Despite Sanctions, Russia Remains Global Energy Player


Despite Sanctions, Russia Remains Global Energy Player


By Ante Batovic for Global Risk Insights

In the past year, many Russian energy companies and their executives (including the oil giants Roseneft, Gazprom Neft and Novatek) found themselves on American and European sanction lists. Yet despite sanctions and the attendant heavy financial losses imposed on the country’s energy sector, Russia continues to pursue a robust energy diplomacy.

This is particularly true in the case of China, which recently obtained a prominent place in Russia’s energy strategy following the worsening of ties with Moscow’s traditional European markets.

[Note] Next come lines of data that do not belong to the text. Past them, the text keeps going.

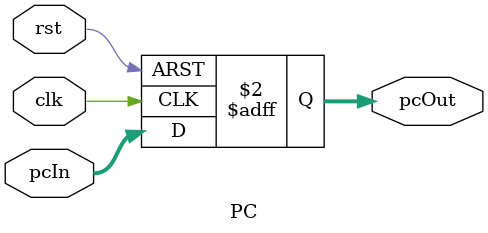
<source format=sv>
module FF(
	input        clk,
	input        rst,
    input        en,
	input        in,
	output logic out);

	always @(posedge clk or posedge rst) begin
		if(rst) begin
			out <= 0;
		end else if(en)
			out <= in;
            else
            out <= out;
	end
endmodule

module PC (
	input        clk,
	input        rst,
	input[11:0]  pcIn,
	output logic[11:0] pcOut);

	always @(posedge clk or posedge rst) begin : proc_pcOut
		if(rst) begin
			pcOut <= 0;
		end else begin
			pcOut <= pcIn;
		end
	end
endmodule

</source>
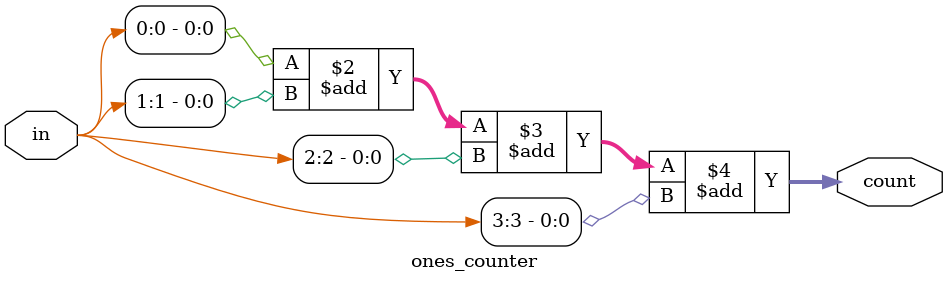
<source format=v>
module ones_counter(
    input [3:0] in,
    output reg [3:0] count
);

	// * means if anythoing changes, called wildcard?
	always @(*) begin
		count = in[0] + in[1] + in[2] + in[3];
	end

endmodule
</source>
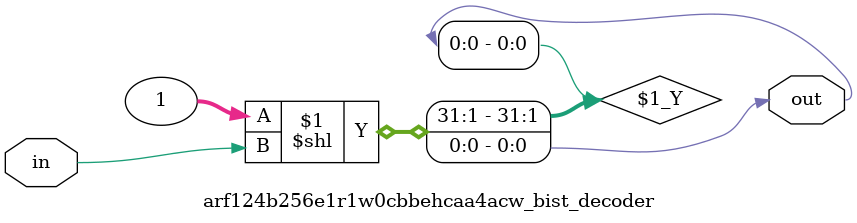
<source format=sv>

`ifndef ARF124B256E1R1W0CBBEHCAA4ACW_BIST_DECODER_SV
`define ARF124B256E1R1W0CBBEHCAA4ACW_BIST_DECODER_SV

module arf124b256e1r1w0cbbehcaa4acw_bist_decoder # (
  parameter IN_WIDTH  = 1,
  parameter OUT_WIDTH = 1
)
(
  input  logic [IN_WIDTH-1:0]  in,
  output logic [OUT_WIDTH-1:0] out
);
  
  assign out = 'b1 << in;

endmodule // arf124b256e1r1w0cbbehcaa4acw_bist_decoder

`endif // ARF124B256E1R1W0CBBEHCAA4ACW_BIST_DECODER_SV
</source>
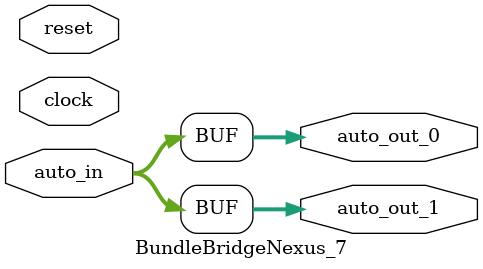
<source format=v>
module BundleBridgeNexus_7(
  input         clock,
  input         reset,
  input  [31:0] auto_in,
  output [31:0] auto_out_1,
  output [31:0] auto_out_0
);
  assign auto_out_1 = auto_in; // @[Nodes.scala 1210:84 LazyModule.scala 309:16]
  assign auto_out_0 = auto_in; // @[Nodes.scala 1210:84 LazyModule.scala 309:16]
endmodule

</source>
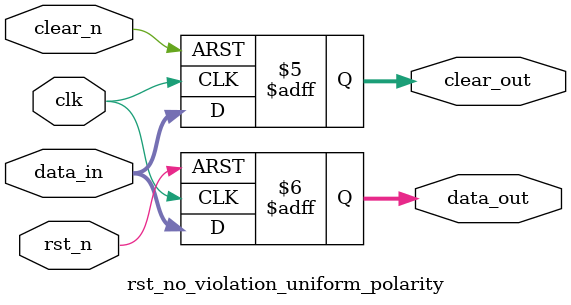
<source format=sv>

module rst_no_violation_uniform_polarity (
  input wire clk,
  input wire rst_n,      // Active-low
  input wire clear_n,    // Active-low
  input wire [7:0] data_in,
  output logic [7:0] data_out,
  output logic [7:0] clear_out
);

  // All resets use same polarity (active-low)
  always_ff @(posedge clk or negedge rst_n) begin
    if (!rst_n)
      data_out <= 8'h00;
    else
      data_out <= data_in;
  end
  
  always_ff @(posedge clk or negedge clear_n) begin
    if (!clear_n)
      clear_out <= 8'h00;
    else
      clear_out <= data_in;
  end

endmodule


</source>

Seeking alternative markets

Russia and China signed several major energy contracts over the course of last year, including the agreement on the construction of two pipelines – worth around $700 billion – from Eastern and Western Siberian gas fields. In addition, Russia has overtaken Saudi Arabia as the largest exporter of crude oil to China, reaching 930,000 barrels per day in May 2015.

On the European front, Russia is working hard to repair the damage caused by the events in Ukraine, and in particular to find a good alternative to the failed Southern Stream pipeline. The much-disputed project was clearly a victim of high politics, but Gazprom might find a solution with the Turkish Stream option that would bring natural gas to Turkey and Europe through a gas hub situated in in the European part of Turkey.

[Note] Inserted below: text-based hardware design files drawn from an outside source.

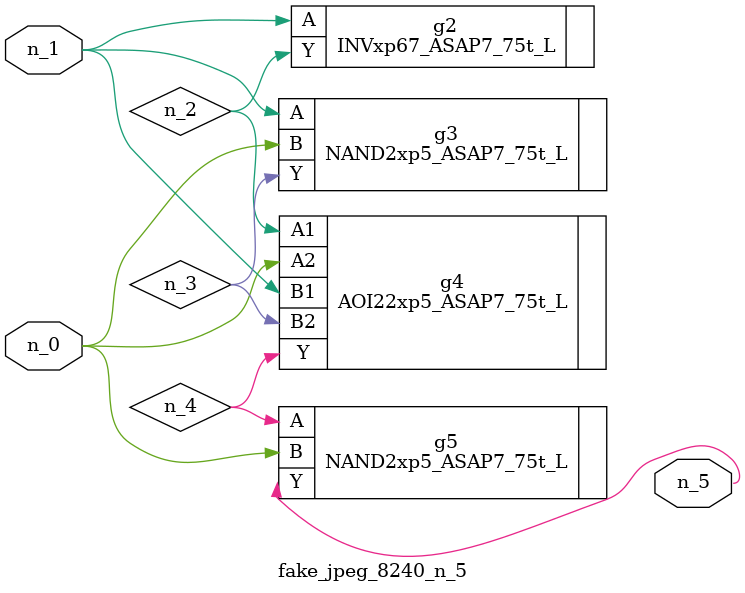
<source format=v>
module fake_jpeg_8240_n_5 (n_0, n_1, n_5);

input n_0;
input n_1;

output n_5;

wire n_3;
wire n_2;
wire n_4;

INVxp67_ASAP7_75t_L g2 ( 
.A(n_1),
.Y(n_2)
);

NAND2xp5_ASAP7_75t_L g3 ( 
.A(n_1),
.B(n_0),
.Y(n_3)
);

AOI22xp5_ASAP7_75t_L g4 ( 
.A1(n_2),
.A2(n_0),
.B1(n_1),
.B2(n_3),
.Y(n_4)
);

NAND2xp5_ASAP7_75t_L g5 ( 
.A(n_4),
.B(n_0),
.Y(n_5)
);


endmodule
</source>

Moreover, in June, Moscow signed a $2 billion contract with the Greek leftist government to build a South European Pipeline as an extension of the Turkish Stream. The project is expected to be fully operational by 2019, and has already seen critical stances from both the US and the EU.

Russia key player in Balkans

The Russian energy offensive does not end on the shores of the Aegean Sea — both Macedonia and Serbia are more than eager to participate in the Turkish Stream project. This enthusiasm is fueled by both nations respective economic and political woes, traditional closeness to Russia, and difficulties in joining the EU and NATO.

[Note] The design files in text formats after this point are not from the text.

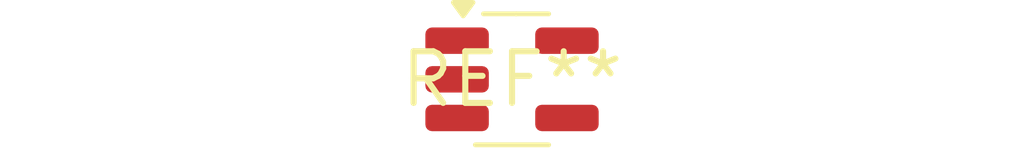
<source format=kicad_pcb>
(kicad_pcb (version 20240108) (generator pcbnew)

  (general
    (thickness 1.6)
  )

  (paper "A4")
  (layers
    (0 "F.Cu" signal)
    (31 "B.Cu" signal)
    (32 "B.Adhes" user "B.Adhesive")
    (33 "F.Adhes" user "F.Adhesive")
    (34 "B.Paste" user)
    (35 "F.Paste" user)
    (36 "B.SilkS" user "B.Silkscreen")
    (37 "F.SilkS" user "F.Silkscreen")
    (38 "B.Mask" user)
    (39 "F.Mask" user)
    (40 "Dwgs.User" user "User.Drawings")
    (41 "Cmts.User" user "User.Comments")
    (42 "Eco1.User" user "User.Eco1")
    (43 "Eco2.User" user "User.Eco2")
    (44 "Edge.Cuts" user)
    (45 "Margin" user)
    (46 "B.CrtYd" user "B.Courtyard")
    (47 "F.CrtYd" user "F.Courtyard")
    (48 "B.Fab" user)
    (49 "F.Fab" user)
    (50 "User.1" user)
    (51 "User.2" user)
    (52 "User.3" user)
    (53 "User.4" user)
    (54 "User.5" user)
    (55 "User.6" user)
    (56 "User.7" user)
    (57 "User.8" user)
    (58 "User.9" user)
  )

  (setup
    (pad_to_mask_clearance 0)
    (pcbplotparams
      (layerselection 0x00010fc_ffffffff)
      (plot_on_all_layers_selection 0x0000000_00000000)
      (disableapertmacros false)
      (usegerberextensions false)
      (usegerberattributes false)
      (usegerberadvancedattributes false)
      (creategerberjobfile false)
      (dashed_line_dash_ratio 12.000000)
      (dashed_line_gap_ratio 3.000000)
      (svgprecision 4)
      (plotframeref false)
      (viasonmask false)
      (mode 1)
      (useauxorigin false)
      (hpglpennumber 1)
      (hpglpenspeed 20)
      (hpglpendiameter 15.000000)
      (dxfpolygonmode false)
      (dxfimperialunits false)
      (dxfusepcbnewfont false)
      (psnegative false)
      (psa4output false)
      (plotreference false)
      (plotvalue false)
      (plotinvisibletext false)
      (sketchpadsonfab false)
      (subtractmaskfromsilk false)
      (outputformat 1)
      (mirror false)
      (drillshape 1)
      (scaleselection 1)
      (outputdirectory "")
    )
  )

  (net 0 "")

  (footprint "SOT-23-5_HandSoldering" (layer "F.Cu") (at 0 0))

)

</source>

The Russian energy presence in the Balkans through the ownership of energy infrastructure also brings unease to the West. This is particularly obvious in Serbia, where Gazprom controls the majority of the Serbian energy sector through the Serbian oil company NIS.

Russian companies also control more than 70% of Bulgaria’s oil products market, as well as practically the entire refinery sector in Bosnia and Herzegovina. In 2014, the Croatian oil company INA was also reportedly a potential target for acquisition by Gazprom, provoking a diplomatic action from the State Department.

In Africa, Russian investments span from establishing a joint venture with the Nigerian government to explore the country’s gas fields, to building four nuclear power plants with the assistance of the Russian state-owned nuclear giant Rosatom. A similar deal is agreed with South Africa on the fringes of the recently held BRICS summit; the two countries agreed the construction of six nuclear power plants worth up to $80 billion.

On the other side of the globe in Latin America, Russia is continuing to build its influence. It recently agreed to a $14 billion E&P deal with Venezuela, and a subsequent $5 billion loan to help boost the Venezuelan national oil company PDSVA’s production, and in April the Argentinian state-owned energy company YPF and Gazprom signed a clearly politically-motivated memoranda of cooperation to develop shale formation in Patagonia.

Considering heightened tensions between Russia and the West, and Moscow’s increased global ambitions, it is hardly surprising that the Kremlin is eager to find allies, soften diplomatic isolation and establish a counter-balancing income flow in the wake of sour relations with the EU. This is likely to continue, as Russia, with its vast resources and technology know-how, is well suited to continue to use energy as a powerful geopolitical tool.